
    In fact, the number of credit cards issued in China nearly tripled to 142 million in 2008 from 2006, with total transaction volume hitting 3.5 trillion yuan, the country’s central bank said in a report in April.

    About 1.9 billion credit cards are believed to have been issued in China since 1985.

    Cash is still king in China, but plastic is becoming popular. People joke that there are more A.T.M.’s than public toilets. Nearly all shops and restaurants in major Chinese cities accept credit cards.

    About a third of credit card payments, or 1.1 trillion yuan, was generated from consumption spending in 2008. Credit cards accounted for almost 15 percent of retail sales of consumer goods in 2008, up sharply from 4.8 percent in 2006.

    Nevertheless, the total amount of credit card debt is still tiny, compared with national household deposits of 25.7 trillion yuan as of the end of June.

    The savings rate in China, founded on a culture of frugality growing out of decades of deprivation, is one of the highest in the world, at about 39.7 percent of household disposable income. By comparison, 3.2 percent of household disposable income is saved in the United States, according to research by the National Bureau of Economic Research, based in Massachusetts.

    Credit cards offer China some potential benefits. They may help people feel comfortable spending more, assisting Beijing in its efforts to increase domestic consumption to stabilize the Chinese economy and protect it from external downturns.

    “Using credit cards will certainly help boost consumption, because at least some people would not perceive credit card purchases as affecting their bank balance,” said Joe Lu, an analyst at Bocom International in Beijing.

    Young people who can ill afford to acquire huge debts, including students, are more likely to embrace credit cards. But as with Mr. Yuan, the result is sometimes devastating in a country where the law does not allow people to expunge their credit card debts by declaring bankruptcy.

    Unlike many of their Western counterparts, most Chinese parents believe it is their obligation to pay their children’s debts if the children are unable to do so.

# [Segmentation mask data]
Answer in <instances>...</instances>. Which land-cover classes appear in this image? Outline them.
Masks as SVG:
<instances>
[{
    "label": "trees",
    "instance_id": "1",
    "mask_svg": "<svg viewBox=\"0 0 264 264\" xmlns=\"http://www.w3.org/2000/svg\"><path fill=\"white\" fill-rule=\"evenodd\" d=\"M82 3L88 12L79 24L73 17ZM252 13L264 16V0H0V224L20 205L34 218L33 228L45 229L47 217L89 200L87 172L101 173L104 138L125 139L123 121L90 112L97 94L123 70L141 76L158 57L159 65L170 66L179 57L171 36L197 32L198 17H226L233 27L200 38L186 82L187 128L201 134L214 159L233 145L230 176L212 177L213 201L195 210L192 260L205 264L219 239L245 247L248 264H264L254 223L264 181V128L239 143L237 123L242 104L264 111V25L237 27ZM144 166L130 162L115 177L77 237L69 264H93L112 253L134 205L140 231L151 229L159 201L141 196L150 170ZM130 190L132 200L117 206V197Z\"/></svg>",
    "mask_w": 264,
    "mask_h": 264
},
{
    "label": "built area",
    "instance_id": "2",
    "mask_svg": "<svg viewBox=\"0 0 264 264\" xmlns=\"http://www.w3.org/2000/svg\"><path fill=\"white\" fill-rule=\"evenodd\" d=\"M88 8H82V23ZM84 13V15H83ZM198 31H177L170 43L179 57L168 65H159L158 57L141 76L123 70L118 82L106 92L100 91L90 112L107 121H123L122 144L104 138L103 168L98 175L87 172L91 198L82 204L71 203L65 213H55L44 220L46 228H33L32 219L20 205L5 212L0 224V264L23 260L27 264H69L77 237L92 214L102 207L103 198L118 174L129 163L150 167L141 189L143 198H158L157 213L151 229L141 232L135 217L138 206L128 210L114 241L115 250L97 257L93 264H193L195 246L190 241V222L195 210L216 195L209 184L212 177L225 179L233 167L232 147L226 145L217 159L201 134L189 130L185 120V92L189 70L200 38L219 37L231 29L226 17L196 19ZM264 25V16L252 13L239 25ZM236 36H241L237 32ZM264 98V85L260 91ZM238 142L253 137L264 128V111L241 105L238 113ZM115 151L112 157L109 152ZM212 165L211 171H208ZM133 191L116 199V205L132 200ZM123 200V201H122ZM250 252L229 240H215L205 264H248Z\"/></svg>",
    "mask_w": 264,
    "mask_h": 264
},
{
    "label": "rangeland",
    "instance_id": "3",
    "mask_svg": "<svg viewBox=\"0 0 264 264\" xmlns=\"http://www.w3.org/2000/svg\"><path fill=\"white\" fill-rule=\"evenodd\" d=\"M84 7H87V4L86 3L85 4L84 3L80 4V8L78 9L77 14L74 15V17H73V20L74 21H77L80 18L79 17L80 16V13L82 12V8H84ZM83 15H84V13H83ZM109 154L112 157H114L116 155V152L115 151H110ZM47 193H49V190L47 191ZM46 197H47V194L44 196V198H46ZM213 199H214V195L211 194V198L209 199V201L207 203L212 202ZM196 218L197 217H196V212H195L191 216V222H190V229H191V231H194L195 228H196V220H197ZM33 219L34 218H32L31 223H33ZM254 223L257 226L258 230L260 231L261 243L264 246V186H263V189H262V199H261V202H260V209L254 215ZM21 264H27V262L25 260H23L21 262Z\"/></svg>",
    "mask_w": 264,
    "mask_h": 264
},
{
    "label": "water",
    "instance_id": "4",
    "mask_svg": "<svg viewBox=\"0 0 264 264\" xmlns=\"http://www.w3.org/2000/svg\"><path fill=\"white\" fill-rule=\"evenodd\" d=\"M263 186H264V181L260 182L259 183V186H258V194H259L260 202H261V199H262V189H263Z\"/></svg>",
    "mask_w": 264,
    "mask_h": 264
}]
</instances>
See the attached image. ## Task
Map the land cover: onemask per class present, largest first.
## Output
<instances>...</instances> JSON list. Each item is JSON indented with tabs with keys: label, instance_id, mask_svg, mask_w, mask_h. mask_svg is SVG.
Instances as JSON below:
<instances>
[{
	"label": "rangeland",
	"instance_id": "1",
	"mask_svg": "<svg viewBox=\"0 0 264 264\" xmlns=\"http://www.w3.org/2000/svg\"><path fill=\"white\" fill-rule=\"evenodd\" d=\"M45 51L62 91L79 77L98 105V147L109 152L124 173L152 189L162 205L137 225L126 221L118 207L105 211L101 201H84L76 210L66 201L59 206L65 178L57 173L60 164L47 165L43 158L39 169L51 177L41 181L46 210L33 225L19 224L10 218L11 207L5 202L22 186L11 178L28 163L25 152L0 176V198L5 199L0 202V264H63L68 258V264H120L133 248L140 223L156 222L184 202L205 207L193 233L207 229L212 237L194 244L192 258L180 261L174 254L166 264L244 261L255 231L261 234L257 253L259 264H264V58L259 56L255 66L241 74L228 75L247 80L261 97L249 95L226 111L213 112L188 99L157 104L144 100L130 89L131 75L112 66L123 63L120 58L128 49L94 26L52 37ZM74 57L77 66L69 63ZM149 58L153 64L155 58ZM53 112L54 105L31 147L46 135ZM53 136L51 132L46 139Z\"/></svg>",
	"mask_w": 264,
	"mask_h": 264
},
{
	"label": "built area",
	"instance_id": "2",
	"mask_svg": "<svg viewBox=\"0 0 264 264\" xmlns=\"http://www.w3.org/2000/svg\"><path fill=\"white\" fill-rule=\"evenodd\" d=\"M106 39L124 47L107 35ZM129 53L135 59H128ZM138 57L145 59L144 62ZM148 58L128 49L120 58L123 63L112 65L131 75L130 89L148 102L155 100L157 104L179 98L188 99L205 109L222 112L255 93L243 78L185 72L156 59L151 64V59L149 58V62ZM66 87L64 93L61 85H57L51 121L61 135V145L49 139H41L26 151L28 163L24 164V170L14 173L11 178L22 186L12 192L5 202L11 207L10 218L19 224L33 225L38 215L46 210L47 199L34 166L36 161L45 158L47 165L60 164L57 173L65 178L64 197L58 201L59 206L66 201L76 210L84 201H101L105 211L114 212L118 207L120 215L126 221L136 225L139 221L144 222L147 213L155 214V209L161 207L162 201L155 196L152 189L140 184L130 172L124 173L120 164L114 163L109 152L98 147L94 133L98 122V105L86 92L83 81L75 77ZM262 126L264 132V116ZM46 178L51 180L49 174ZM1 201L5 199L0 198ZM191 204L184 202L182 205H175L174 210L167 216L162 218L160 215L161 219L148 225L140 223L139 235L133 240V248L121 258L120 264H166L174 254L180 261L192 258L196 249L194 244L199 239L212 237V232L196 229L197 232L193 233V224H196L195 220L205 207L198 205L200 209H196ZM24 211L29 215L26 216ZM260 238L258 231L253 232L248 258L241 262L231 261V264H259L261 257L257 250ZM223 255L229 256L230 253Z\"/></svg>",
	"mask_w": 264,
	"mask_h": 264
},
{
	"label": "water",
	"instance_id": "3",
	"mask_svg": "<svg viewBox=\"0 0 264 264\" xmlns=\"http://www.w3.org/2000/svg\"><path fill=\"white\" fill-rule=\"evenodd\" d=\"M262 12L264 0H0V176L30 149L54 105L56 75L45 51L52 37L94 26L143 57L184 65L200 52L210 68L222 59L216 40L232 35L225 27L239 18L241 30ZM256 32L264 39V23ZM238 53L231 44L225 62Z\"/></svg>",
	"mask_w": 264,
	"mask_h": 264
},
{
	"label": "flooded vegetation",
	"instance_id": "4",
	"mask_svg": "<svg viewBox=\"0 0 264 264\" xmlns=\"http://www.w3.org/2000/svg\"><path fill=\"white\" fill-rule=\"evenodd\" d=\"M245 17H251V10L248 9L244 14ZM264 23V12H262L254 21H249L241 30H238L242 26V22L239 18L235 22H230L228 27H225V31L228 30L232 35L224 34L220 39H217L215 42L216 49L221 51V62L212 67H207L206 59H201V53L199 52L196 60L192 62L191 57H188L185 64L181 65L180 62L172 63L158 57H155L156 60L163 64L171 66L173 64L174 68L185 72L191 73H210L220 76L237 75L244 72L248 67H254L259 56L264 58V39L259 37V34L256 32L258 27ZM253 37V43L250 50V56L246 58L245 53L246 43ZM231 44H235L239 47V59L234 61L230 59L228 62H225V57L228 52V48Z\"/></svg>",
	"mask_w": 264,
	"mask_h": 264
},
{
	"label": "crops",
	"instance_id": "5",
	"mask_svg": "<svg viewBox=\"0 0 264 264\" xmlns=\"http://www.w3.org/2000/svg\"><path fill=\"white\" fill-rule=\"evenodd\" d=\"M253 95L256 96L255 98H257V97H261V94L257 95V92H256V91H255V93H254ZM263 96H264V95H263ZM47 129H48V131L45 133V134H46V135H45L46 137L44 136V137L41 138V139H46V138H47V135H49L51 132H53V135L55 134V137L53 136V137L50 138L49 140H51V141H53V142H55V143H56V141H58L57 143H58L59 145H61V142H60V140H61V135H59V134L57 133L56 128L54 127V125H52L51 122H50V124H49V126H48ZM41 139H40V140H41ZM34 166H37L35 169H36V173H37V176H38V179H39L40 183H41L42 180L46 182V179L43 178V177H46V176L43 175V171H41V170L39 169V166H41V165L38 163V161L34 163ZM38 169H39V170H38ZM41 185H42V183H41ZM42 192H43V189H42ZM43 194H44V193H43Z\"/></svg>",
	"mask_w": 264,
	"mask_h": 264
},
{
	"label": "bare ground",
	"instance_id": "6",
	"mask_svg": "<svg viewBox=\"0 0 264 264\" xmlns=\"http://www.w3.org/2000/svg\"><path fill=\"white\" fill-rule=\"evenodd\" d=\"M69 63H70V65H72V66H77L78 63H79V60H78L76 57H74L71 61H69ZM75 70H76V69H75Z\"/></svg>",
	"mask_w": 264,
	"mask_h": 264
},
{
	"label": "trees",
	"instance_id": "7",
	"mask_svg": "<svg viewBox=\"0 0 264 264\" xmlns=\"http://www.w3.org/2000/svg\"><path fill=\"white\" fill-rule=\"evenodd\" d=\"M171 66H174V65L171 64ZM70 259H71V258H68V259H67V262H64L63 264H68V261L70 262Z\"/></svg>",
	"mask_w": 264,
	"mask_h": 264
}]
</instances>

# [EXERCISE REQUIREMENTS]
1. In the excerpt on credit cards in China, retype the passage that starts with "About 1.9 billion" and runs through "accept credit cards.".
2. Write the next part of the article on credit card use in China, picking up right after its final sentence.

# [ANSWERS BY TASK]
1.
About 1.9 billion credit cards are believed to have been issued in China since 1985.

    Cash is still king in China, but plastic is becoming popular. People joke that there are more A.T.M.’s than public toilets. Nearly all shops and restaurants in major Chinese cities accept credit cards.

2.
    About 11 percent of Chinese parents have paid credit card debts for children 22 to 27 years old, a group that has become accustomed to the good life but has found it difficult to pay for, according to a survey by the Beijing Youth Daily newspaper.

    “With credit cards, young people will quickly empty their parents’ pockets,” Mr. Lu, of Bocom, said.

    Guo Tianyong, a professor at the Central University of Finance and Economics, in Beijing, predicted that China’s bad loan ratio in connection with credit cards would rise to 3 percent this year from 2.4 percent at the end of 2008. In the United States, the figure is about 10 percent.

    “A few years ago, the ratio was only 1 percent, but this year it will undoubtedly rise, as people’s incomes fall amid the global financial crisis,” Mr. Guo said.

    Banks have started to take action. Citic Bank suspended its college student card in February. Soon afterward, China Merchants Bank halted its Young Card, a credit card specifically designed for college students.

    The Industrial & Commercial Bank of China now offers student credit cards only to graduate students and to undergraduates studying at renowned universities, because the latter are considered more likely than undergraduates at standard universities all to obtain good jobs after graduation.

    Several banks have set up special collection teams for bad loans. They used to send reminder text messages or call the debtors, but now they go directly to customers’ homes.

    The recent efforts to curb credit card use have come too late for Mr. Yuan and his son. Collection agents visited Mr. Yuan’s home 10 times in June to demand that he pay his son’s debts. They threatened to put his son in jail if the bills went unpaid.

    “Isn’t this a trap by issuing credit cards to students?” Mr. Yuan asked. “Students do not have any income. It is their parents who must repay their bills at the end of the day. It is immoral for banks to do this just to get bigger market shares.

    “I am from the old generation, and I spend what I earn,” he said. “I really have no idea about this way of consumption.”